Here was another family movie from Steven Spielberg's Amblin company, and this one wore its woolly liberal credentials on its sleeve. Or rather, its hairy liberal credentials, as the animal that George ran over is more human than the bear he thought it was, for he has knocked over that cryptozoological legend Bigfoot. It was conservation that this brought to the table, as the script was definitely not best disposed towards animal hunters, so George has to see the error of his ways before the end credits roll and give up shooting creatures for sport. The Bigfoot himself, the Harry of the title, is even a vegetarian.

Although he does eat fish, so he's one of those not-quite vegetarians who cheat a bit and are looked down on by vegans. The premise sees the Bigfoot, or Sasquatch to give him his proper, posh name, transported to the suburbs after the Hendersons think they can make a bit of cash - a lot of cash, actually - by selling the body that they think is dead. That is, until it wakes up on their roof and flies off, then they think it's dead again, put it back on the roof and take it home whereupon it wakes up once more and starts to comically demolish their house. If you remember the sitcom made out of this, then you might be expecting a mainly domestic comedy, but it doesn't quite play out that way.

The Hendersons change their mind about selling Harry, they've given him a name after all, and decide to get him back to the wild, but that proves easier said than done when he rushes off into the city alone and George is put through a personal crisis. He has to find Harry before the increasing number of gun-wielding hunters alerted by the sightings track him first, and possibly shoot the apeman dead for a trophy. Here's where the anti-hunting theme becomes most blatant, and they do tend to beat the viewer over the head with the animal-loving pleas to the conscience, but the strength of this is in the characterisation of Harry himself, a mix of costume, puppetry and the acting of the man in the suit.
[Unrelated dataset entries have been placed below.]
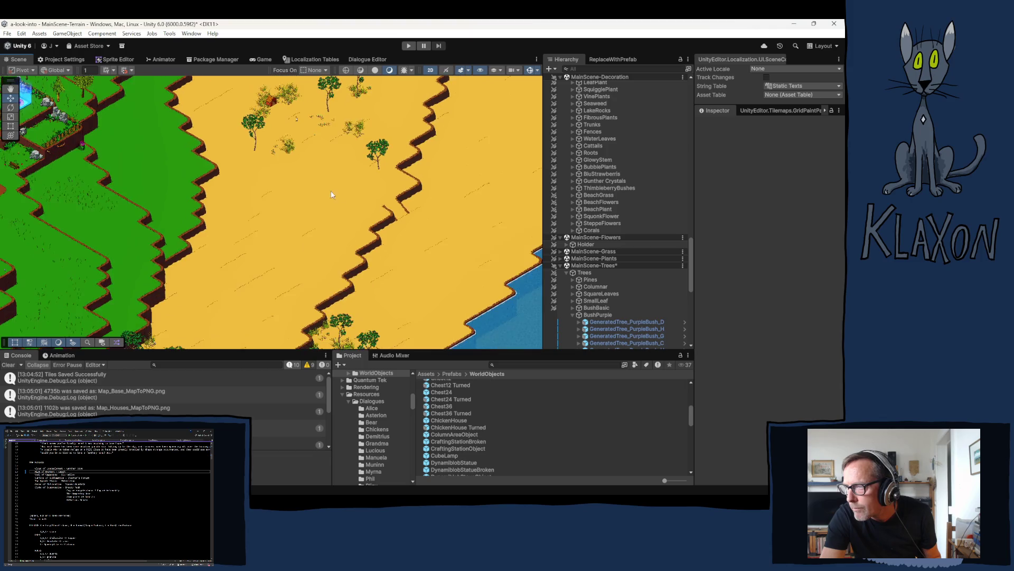
pyautogui.moveTo(407, 246); pyautogui.dragTo(306, 265)
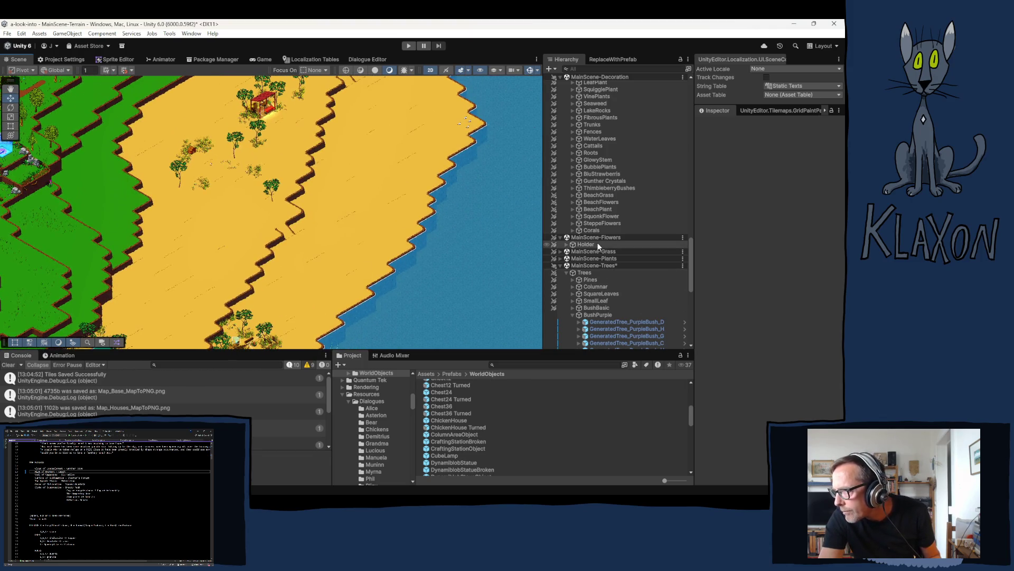
pyautogui.scroll(6, 599, 299)
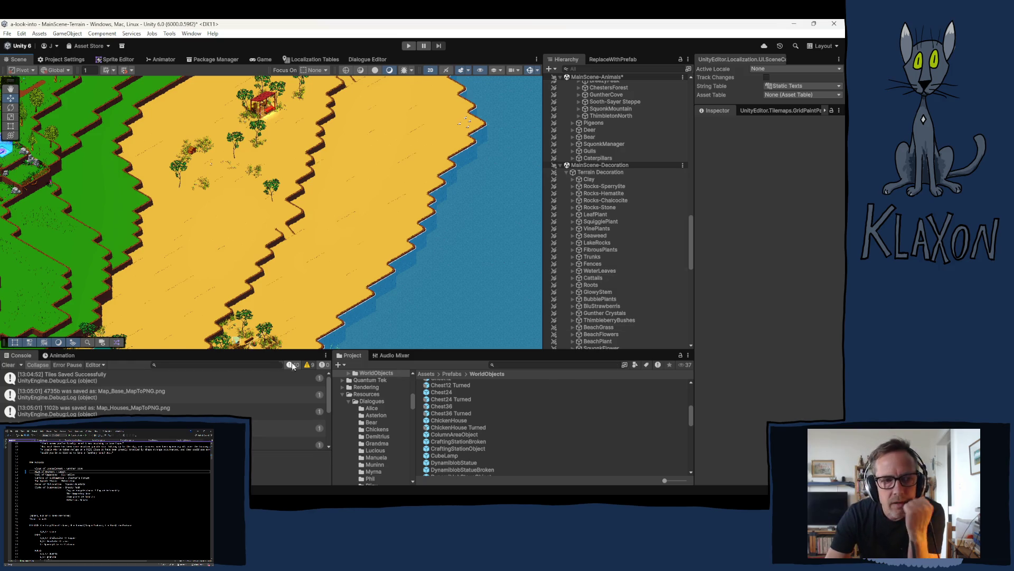
# Select the Beach chicken ChickenNew (1) and locate its ChickenMap_BluValleyInactive dialogue among the Chickens dialogue assets.
pyautogui.moveTo(380, 491)
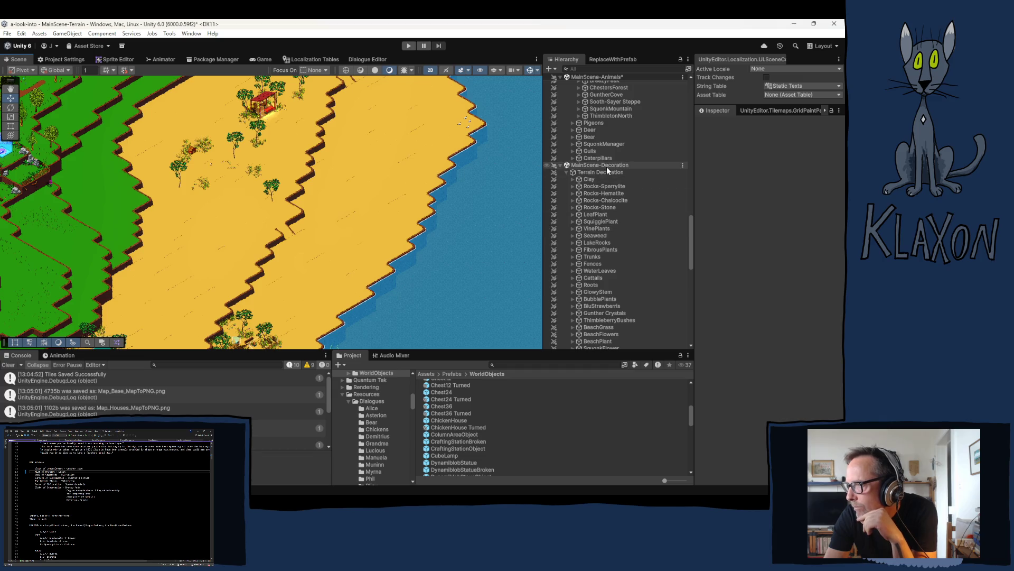
pyautogui.scroll(3, 607, 166)
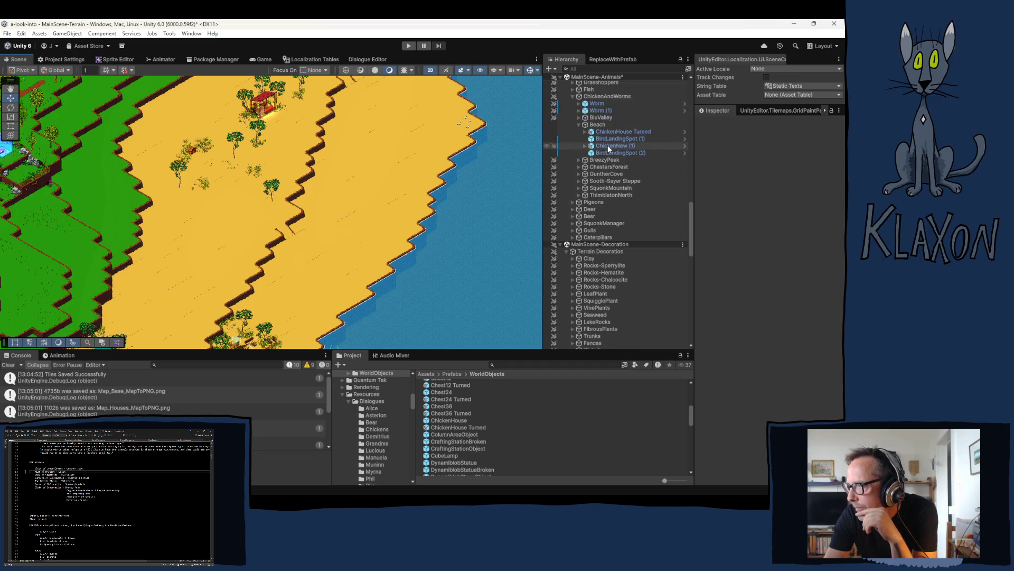
pyautogui.click(608, 145)
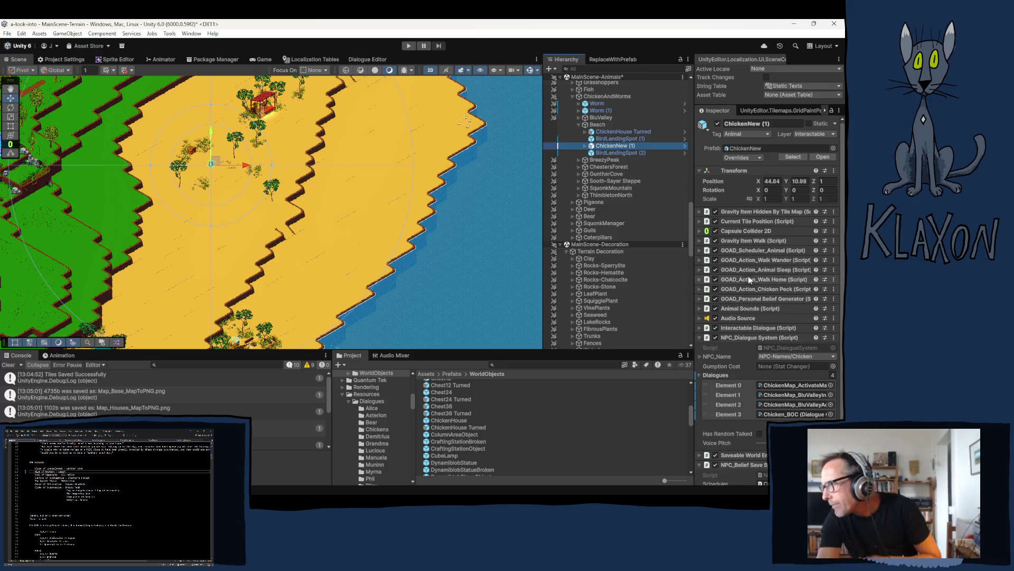
pyautogui.scroll(-3, 774, 303)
That man was Kevin Peter Hall, who had played the Predator in that film, and whose massive height made him a natural for such heavily made up roles, but that was not all as he displayed a real talent for mime in the Bigfoot costume that makes Harry almost human, and thus all the more likely for us to want him to survive and not fall victim to the bullets of hunter Jacques Lafleur (David Suchet). Of course, Rick Baker's superb makeup effects helped, as his efforts here were a wonder of his art and light years ahead of the likes of The Legend of Boggy Creek, but this was a humorous movie so the slapstick was just as important as the pathos, although there is plenty of both. It's an easy film to get along with as its generous nature is amiable to a fault, and the environmental aspects are deeply felt as Harry becomes the embodiment of all the creatures who mankind feels the need to kill at one point or another. Yes, it's overearnest, but nicely accomplished. Music by Bruce Broughton.